In the last 20 years, two specialist journals have established themselves as places to publish articles on language documentation, description, and revitalisation:
- Language Documentation and Description (LDD) was established in 2003 (originally as print only, and moving to free online open access downloadable PDFs in 2015). Since 2011 submissions have been subject to double-blind peer review, and so far over 220 papers by more than 275 authors have been published in 19 volumes, with three others currently in production. The coverage of the journal is the theory and practice of language documentation, language description, sociolinguistics, language policy, and language revitalisation. Issues of language vitality and current work on documentation and revitalisation on particular languages or groups are discussed in short overview Language Snapshots, and longer, more detailed Language Contexts articles;
- Language Documentation and Conservation (LD&C) was established in 2007 as free online open access downloadable PDFs. Submissions are double-blind peer-reviewed, and 15 volumes have been published so far, with a further 22 special publications. Coverage includes the goals of language documentation, data management, fieldwork methods, ethical issues, orthography design, reference grammar design, lexicography, methods of assessing ethnolinguistic vitality, archiving matters, language planning, areal survey reports, short field reports on endangered or under-documented languages, reports on language maintenance, preservation, and revitalization efforts, plus software, hardware, and book reviews.

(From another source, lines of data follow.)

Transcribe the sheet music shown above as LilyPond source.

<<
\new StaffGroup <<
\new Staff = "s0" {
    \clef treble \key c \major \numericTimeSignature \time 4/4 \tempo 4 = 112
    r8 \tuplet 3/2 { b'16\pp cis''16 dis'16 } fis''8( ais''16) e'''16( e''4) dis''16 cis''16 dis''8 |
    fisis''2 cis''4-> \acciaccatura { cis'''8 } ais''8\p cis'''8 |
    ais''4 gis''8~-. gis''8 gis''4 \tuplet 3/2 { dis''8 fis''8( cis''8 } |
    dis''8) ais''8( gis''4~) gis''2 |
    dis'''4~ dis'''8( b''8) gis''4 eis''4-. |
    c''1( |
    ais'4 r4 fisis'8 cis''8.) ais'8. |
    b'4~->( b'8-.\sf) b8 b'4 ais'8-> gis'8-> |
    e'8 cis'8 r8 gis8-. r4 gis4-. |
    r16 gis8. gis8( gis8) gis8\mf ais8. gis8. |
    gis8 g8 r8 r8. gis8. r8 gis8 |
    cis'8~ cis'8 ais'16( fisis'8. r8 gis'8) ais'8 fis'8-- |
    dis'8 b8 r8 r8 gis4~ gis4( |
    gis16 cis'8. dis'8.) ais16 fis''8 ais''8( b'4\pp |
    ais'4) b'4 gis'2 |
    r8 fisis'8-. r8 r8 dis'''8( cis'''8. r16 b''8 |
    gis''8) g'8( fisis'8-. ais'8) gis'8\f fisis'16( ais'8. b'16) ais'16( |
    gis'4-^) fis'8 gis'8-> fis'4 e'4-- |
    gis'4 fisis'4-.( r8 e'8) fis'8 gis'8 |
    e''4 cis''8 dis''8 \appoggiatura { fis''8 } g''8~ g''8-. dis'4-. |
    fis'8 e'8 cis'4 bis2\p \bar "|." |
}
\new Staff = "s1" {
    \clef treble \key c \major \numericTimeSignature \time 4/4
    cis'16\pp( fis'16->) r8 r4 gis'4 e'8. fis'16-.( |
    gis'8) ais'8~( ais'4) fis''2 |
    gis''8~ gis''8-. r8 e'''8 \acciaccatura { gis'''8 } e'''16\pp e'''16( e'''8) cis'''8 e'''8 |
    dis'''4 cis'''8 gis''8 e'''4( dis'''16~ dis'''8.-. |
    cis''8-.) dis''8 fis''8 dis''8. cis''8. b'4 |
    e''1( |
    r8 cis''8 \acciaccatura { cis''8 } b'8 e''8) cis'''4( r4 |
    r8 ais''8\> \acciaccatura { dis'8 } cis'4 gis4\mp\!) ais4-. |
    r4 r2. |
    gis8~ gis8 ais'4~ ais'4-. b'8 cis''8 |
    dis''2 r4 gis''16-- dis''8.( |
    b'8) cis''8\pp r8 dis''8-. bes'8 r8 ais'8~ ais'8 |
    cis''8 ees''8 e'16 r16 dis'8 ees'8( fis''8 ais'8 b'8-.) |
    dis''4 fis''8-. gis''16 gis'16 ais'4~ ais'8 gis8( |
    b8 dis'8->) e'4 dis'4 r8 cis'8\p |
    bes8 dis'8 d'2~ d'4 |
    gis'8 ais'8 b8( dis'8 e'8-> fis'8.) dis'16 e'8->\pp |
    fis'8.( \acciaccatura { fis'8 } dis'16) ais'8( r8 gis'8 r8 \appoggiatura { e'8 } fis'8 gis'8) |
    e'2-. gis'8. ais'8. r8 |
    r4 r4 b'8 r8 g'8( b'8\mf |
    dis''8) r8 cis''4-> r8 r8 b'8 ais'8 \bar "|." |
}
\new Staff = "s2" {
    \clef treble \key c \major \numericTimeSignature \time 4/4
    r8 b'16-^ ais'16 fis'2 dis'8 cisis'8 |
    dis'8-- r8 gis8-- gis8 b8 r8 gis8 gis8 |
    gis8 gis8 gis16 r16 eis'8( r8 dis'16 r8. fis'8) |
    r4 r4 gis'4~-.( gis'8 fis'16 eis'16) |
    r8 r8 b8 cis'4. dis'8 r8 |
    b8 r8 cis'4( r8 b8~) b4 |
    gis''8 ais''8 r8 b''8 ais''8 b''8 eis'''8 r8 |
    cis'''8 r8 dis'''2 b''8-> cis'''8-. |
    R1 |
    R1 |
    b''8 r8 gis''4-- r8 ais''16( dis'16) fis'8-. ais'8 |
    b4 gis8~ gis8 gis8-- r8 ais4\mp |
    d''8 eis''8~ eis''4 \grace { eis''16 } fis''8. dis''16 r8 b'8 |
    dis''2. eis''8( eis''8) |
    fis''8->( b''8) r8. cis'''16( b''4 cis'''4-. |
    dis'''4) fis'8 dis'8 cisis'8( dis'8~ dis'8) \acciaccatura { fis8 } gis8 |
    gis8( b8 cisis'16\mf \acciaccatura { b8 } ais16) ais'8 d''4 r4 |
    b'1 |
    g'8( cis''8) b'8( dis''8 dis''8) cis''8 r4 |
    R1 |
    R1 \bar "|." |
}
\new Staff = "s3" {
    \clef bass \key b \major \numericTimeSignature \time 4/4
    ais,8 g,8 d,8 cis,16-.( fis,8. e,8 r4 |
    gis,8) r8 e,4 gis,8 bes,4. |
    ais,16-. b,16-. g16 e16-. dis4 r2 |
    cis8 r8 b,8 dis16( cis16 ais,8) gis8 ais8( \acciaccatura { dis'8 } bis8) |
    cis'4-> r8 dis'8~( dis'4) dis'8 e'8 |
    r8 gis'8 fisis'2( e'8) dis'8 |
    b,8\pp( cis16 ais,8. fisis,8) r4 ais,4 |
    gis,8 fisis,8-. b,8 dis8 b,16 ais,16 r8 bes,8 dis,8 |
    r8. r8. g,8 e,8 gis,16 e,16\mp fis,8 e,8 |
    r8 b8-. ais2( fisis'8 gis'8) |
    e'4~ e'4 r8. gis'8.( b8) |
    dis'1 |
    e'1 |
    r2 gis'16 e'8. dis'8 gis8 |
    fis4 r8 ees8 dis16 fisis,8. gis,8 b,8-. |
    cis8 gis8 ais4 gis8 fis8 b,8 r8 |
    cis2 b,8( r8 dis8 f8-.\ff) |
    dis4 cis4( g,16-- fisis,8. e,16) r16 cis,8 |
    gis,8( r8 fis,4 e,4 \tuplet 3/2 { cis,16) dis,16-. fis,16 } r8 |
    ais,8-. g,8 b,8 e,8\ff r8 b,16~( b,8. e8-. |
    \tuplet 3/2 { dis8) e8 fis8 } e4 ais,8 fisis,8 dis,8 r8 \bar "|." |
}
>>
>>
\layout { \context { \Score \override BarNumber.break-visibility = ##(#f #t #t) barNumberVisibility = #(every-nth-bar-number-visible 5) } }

The Linguistic Society of America (LSA) has just decided to create a new section of its flagship journal Language dedicated to language revitalisation and documentation, to be managed by Associate Editor Colleen Fitzgerald. On the LSA website there is a link to a recording of a webinar held on 26th March 2021 discussing the new section (along with downloadable Powerpoint slides). An open access article by Fitzgerald explaining the rationale and goals for the new section is available here.
Unlike LDD and LD&C, only some of the papers in the new Language section will be free open access, and others will only be available to subscribers via Project MUSE. Also, the editors emphasise that papers must be written for a general audience of linguists rather than specialists in language documentation and revitalisation, so we can expect somewhat different genres to emerge compared to the kinds of articles that appear in LDD and LD&C, however it does potentially create new opportunities for researchers to get their work known and appreciated by a broad audience of language and linguistics researchers.
We welcome the new publication in the spirit of Mao Zedong 65 years ago: “Let a hundred flowers bloom and a hundred schools of thought contend … to promote the flourishing of the arts and the progress of science”.